3. Fasten fasteners evenly in multiple steps with standard torque.
4. Lower the temperature of the corresponding zone and optimize heat insulation.
5. Correct concentricity and reassemble components.

3.3 Gate Blockage / Cold Material / No Material Discharge
Phénomène: Frozen gate, material starvation, incomplete injection molding and cold material marks on products.
Causes: Low temperature at gate and nozzle tip, worn or shortened nozzle tip, undersized gate and improper contact area, impurities or moisture in raw materials, carbon deposits blocking flow channels, rapid temperature drop and insufficient heat preservation during shutdown.
Solutions:
1. Appropriately increase nozzle temperature and extend holding time.
2. Remove carbon deposits and burnt material from gates and flow channels.
3. Replace worn nozzle tips.
4. Fully dry and purify raw materials.
5. Follow standard shutdown procedures for temperature holding and avoid rapid cooling.

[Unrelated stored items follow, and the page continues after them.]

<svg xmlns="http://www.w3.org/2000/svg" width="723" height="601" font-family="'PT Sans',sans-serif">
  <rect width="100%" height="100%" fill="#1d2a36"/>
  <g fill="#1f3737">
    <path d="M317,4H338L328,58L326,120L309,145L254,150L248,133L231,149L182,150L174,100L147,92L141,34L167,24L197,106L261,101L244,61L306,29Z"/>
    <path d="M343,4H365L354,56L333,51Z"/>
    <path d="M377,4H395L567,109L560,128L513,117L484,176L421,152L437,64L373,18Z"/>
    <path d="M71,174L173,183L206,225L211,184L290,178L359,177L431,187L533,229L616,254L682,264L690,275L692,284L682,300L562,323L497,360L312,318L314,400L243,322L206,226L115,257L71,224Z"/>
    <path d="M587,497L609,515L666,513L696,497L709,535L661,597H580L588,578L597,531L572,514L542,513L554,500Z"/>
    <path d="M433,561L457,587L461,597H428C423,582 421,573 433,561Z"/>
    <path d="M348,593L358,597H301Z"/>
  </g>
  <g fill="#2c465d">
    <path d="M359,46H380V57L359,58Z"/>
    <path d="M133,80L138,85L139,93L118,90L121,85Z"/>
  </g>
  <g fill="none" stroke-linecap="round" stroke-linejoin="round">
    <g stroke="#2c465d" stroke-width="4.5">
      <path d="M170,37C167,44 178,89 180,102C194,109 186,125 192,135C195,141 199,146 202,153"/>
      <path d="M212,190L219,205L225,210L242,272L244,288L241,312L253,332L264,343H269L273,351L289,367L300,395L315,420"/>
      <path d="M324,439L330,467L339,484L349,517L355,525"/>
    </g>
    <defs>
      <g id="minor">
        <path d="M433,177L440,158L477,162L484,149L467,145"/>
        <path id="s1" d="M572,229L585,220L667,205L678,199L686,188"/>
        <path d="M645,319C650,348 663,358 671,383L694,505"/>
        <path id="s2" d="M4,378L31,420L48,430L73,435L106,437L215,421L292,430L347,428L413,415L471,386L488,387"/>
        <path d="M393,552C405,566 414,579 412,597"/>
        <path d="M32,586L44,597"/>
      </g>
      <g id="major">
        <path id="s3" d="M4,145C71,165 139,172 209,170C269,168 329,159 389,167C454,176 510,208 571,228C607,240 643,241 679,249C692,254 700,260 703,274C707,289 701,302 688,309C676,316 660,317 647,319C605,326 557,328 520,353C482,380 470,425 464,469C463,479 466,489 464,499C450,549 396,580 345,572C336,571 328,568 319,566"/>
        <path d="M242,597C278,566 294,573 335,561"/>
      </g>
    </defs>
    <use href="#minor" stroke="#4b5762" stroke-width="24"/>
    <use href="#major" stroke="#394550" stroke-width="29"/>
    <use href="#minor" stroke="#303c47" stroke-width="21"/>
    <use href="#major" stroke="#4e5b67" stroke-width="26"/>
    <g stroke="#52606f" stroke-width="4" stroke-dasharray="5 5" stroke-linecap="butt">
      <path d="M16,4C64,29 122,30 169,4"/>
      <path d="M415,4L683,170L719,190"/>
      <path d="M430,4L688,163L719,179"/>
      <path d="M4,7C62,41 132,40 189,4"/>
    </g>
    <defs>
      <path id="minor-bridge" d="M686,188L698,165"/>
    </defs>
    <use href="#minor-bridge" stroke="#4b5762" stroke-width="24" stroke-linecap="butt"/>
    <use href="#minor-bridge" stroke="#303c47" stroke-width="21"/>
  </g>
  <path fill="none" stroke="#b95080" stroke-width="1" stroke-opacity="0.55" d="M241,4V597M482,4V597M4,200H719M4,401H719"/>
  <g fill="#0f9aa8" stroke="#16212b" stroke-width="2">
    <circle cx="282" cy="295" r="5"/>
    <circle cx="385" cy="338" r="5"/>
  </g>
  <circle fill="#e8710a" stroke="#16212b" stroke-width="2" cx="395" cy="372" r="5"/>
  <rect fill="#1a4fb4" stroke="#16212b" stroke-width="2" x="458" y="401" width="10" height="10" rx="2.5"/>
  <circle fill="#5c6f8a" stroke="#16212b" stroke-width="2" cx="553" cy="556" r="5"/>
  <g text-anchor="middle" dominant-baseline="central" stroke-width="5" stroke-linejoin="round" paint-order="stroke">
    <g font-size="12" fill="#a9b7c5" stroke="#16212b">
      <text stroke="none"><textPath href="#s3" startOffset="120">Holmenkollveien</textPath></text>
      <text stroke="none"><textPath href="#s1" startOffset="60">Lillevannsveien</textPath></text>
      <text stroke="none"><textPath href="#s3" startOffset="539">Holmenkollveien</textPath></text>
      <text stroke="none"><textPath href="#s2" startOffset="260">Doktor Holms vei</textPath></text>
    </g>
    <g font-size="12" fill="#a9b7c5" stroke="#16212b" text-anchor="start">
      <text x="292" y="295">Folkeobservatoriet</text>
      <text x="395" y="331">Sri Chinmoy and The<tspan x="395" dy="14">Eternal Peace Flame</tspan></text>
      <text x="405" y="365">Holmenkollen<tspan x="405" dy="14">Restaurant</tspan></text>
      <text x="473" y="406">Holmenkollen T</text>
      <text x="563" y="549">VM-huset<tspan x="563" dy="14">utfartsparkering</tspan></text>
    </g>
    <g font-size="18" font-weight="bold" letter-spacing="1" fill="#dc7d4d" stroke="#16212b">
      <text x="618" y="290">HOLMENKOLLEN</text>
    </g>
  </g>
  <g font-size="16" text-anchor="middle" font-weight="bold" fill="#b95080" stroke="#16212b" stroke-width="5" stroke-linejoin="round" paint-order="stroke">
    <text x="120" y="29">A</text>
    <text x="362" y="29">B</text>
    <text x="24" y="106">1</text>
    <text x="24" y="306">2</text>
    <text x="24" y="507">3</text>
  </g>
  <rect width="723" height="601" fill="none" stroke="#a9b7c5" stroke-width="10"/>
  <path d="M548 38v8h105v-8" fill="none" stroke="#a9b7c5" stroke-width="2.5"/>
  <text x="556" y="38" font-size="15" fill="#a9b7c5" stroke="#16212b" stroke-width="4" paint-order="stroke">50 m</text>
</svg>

3.4 Melt Carbonization / Carbon Deposits / Discoloration & Black Spots
Phénomène: Black material strands, black spots and color difference on finished products, difficult color change.
Causes: Local long-term overheating, material stagnation in dead corners, excessive temperature, long material residence time and raw material degradation.
Solutions:
1. Reduce temperature and shorten material residence time.
2. Thoroughly clean the system with dedicated purging compound.
3. Disassemble and polish flow channels to eliminate dead corners.
4. Optimize temperature curve and implement zoned temperature control.

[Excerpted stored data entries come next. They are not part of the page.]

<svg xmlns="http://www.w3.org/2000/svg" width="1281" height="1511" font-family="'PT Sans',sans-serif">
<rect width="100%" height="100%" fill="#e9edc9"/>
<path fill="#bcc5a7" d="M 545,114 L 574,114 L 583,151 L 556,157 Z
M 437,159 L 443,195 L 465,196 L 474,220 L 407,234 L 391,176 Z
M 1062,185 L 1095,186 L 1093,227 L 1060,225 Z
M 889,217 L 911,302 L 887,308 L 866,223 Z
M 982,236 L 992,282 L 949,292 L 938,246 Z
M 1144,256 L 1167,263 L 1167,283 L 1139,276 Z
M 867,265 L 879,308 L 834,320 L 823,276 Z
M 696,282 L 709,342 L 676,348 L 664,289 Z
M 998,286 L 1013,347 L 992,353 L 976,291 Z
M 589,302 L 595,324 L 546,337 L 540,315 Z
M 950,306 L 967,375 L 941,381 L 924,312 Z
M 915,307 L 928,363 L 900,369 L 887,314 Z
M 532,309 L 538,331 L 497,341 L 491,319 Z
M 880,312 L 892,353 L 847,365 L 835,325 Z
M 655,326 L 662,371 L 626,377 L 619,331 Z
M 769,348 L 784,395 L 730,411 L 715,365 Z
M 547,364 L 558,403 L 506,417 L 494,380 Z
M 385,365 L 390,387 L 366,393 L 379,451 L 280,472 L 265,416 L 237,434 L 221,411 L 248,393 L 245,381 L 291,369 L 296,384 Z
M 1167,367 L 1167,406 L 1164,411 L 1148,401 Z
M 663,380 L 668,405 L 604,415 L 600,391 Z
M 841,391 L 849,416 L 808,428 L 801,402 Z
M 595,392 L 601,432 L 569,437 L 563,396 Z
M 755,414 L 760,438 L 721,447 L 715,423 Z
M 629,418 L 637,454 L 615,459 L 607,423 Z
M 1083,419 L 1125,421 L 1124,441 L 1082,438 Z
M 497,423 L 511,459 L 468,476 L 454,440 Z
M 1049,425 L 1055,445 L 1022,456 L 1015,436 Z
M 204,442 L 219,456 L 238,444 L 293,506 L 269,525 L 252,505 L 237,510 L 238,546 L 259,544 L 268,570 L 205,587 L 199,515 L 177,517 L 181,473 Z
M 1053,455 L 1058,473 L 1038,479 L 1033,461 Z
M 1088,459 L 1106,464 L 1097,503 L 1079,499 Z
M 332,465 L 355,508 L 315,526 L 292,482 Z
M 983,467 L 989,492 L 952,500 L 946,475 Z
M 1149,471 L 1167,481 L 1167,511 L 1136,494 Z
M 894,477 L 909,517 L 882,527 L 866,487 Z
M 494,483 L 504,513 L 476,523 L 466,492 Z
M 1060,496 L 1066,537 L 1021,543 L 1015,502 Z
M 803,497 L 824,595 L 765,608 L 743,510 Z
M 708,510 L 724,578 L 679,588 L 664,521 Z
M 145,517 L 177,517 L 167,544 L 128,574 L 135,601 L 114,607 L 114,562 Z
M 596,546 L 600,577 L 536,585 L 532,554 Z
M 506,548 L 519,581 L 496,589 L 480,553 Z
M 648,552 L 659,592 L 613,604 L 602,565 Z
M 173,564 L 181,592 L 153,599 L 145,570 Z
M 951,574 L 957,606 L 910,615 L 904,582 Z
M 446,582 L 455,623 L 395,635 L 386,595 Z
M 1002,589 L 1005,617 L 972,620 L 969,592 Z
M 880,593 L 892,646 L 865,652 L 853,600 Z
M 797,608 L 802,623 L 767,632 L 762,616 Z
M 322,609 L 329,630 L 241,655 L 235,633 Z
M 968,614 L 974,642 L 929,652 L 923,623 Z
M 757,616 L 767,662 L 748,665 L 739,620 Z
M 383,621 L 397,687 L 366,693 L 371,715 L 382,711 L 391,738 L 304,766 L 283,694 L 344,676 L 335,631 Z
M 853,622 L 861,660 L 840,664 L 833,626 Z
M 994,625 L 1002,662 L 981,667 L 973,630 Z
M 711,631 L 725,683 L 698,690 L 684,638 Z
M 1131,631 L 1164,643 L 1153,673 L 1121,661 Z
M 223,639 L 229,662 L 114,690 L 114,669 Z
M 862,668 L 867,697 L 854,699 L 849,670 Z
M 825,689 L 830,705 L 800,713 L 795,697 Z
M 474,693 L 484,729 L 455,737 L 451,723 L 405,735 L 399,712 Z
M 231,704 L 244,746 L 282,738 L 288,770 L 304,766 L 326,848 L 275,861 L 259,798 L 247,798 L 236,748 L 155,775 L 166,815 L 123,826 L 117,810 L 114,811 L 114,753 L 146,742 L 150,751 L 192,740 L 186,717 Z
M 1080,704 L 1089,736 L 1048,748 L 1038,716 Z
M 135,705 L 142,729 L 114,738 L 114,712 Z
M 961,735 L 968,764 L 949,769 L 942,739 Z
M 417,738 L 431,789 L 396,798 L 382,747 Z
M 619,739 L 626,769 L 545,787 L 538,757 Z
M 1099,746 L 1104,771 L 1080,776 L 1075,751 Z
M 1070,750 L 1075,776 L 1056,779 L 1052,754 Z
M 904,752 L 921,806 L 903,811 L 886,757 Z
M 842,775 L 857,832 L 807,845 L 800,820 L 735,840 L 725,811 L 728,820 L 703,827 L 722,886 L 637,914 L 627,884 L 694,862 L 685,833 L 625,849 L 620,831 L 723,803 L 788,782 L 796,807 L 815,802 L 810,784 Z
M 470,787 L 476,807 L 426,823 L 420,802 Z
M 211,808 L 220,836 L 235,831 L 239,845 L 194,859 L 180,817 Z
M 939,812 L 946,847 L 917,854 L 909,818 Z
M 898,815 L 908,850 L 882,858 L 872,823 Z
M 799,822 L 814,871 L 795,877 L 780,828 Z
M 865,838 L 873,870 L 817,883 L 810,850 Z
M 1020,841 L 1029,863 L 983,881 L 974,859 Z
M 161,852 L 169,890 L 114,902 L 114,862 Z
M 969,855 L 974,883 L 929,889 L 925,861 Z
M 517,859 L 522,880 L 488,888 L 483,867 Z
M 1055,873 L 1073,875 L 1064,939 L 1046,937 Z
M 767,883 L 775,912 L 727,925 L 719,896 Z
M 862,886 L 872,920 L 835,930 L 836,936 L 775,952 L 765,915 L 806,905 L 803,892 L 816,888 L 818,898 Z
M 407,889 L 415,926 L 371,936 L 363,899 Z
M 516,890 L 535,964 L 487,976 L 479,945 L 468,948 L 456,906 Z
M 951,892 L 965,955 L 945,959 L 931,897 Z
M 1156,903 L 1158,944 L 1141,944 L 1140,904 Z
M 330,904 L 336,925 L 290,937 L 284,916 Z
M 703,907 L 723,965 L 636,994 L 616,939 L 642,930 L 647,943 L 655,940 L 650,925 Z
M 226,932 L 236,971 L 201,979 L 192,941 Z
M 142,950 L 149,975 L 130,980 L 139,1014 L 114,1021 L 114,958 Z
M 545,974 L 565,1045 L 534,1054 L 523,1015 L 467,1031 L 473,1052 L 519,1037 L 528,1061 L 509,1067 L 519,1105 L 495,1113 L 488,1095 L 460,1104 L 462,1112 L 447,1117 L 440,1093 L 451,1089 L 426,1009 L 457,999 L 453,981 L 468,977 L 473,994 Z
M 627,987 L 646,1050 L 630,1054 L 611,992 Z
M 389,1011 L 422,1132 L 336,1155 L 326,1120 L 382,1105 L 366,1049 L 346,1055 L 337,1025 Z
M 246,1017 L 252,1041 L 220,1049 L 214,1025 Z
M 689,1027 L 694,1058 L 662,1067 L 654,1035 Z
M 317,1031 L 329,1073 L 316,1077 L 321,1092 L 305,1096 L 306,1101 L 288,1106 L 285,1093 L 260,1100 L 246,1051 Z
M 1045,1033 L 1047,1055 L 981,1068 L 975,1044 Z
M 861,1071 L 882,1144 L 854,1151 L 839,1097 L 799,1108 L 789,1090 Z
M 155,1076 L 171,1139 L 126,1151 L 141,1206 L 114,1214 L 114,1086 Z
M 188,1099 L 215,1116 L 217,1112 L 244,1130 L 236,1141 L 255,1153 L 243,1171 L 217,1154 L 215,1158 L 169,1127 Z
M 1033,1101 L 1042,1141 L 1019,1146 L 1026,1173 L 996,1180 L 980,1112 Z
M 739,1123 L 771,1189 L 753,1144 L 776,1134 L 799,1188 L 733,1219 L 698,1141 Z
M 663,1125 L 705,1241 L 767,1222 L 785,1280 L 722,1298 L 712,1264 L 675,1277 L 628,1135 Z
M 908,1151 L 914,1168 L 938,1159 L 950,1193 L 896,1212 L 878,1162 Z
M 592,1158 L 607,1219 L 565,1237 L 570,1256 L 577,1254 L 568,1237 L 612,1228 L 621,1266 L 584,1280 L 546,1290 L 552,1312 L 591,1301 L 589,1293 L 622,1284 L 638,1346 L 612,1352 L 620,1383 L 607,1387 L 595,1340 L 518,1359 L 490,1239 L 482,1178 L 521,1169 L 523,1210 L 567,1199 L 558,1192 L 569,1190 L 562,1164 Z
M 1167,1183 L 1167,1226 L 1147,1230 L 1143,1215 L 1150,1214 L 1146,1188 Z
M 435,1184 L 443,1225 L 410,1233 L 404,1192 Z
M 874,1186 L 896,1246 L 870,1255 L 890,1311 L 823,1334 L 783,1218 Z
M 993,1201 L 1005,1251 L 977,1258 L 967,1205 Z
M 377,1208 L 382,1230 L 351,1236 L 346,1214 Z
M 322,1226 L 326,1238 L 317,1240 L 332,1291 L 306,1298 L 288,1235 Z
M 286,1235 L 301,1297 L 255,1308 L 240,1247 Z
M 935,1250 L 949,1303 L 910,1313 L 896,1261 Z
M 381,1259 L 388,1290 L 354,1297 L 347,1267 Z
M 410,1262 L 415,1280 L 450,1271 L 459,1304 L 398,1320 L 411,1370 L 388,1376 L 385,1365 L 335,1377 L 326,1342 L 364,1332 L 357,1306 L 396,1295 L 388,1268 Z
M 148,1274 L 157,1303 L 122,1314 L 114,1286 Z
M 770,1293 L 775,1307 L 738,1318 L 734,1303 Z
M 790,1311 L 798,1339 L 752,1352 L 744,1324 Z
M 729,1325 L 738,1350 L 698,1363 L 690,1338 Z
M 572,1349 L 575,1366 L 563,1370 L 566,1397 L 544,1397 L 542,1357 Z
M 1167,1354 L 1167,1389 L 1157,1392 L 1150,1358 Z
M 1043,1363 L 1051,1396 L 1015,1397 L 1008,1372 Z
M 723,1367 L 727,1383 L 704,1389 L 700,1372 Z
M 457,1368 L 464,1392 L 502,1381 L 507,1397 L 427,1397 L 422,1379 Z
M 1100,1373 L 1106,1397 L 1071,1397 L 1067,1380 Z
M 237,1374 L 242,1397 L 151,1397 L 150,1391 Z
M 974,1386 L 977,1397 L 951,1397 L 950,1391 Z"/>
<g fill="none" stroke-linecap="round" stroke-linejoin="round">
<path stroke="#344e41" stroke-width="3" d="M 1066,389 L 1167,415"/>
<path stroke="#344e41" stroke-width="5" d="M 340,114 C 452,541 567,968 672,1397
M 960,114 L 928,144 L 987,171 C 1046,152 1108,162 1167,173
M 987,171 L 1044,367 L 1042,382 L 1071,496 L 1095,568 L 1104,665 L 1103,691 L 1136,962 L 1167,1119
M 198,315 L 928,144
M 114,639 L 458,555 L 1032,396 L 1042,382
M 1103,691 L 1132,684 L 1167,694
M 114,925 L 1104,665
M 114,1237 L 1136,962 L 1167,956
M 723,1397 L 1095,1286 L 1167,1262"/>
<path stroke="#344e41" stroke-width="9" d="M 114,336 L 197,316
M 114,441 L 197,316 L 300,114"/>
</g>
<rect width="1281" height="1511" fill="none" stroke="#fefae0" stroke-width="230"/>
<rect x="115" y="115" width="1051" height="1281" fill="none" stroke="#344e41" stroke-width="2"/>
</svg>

3.5 Mécanique & Structural Faults
Phénomène: Jammed nozzle, deformed manifold, damaged heat insulation parts and broken terminal posts.
Causes: Thermal expansion & contraction stress, assembly stress, severe vibration, temperature shock and improper fastening.
Solutions: Cool down the system before disassembly, check for deformation and cracks; replace damaged heat insulation and sealing parts; fasten components symmetrically in multiple steps with specified torque; adjust heating and cooling rates to prevent sharp temperature changes.

4. Standard Preventive Maintenance (Fault Reduction)
1. Start-up Procedure: Preheat at low temperature → Raise temperature gradually (maximum. 50℃ per 30 minutes) → Maintain stable temperature before production. Direct high-temperature start-up is forbidden.
2. Shutdown Procedure: Cool down the system below 100℃ before cutting off main power. For long-term shutdown, keep proper temperature or clean the system completely to prevent cold material solidification and moisture ingress.
3. Periodic Inspection:
Hebdomadaire: Test insulation resistance and resistance value; inspect wiring and sealing conditions.
Mensuel: Remove carbon deposits; check heat insulation and sealing components.
Trimestriel: Conduct pressure and air tightness tests for melt leakage; recheck fastening torque.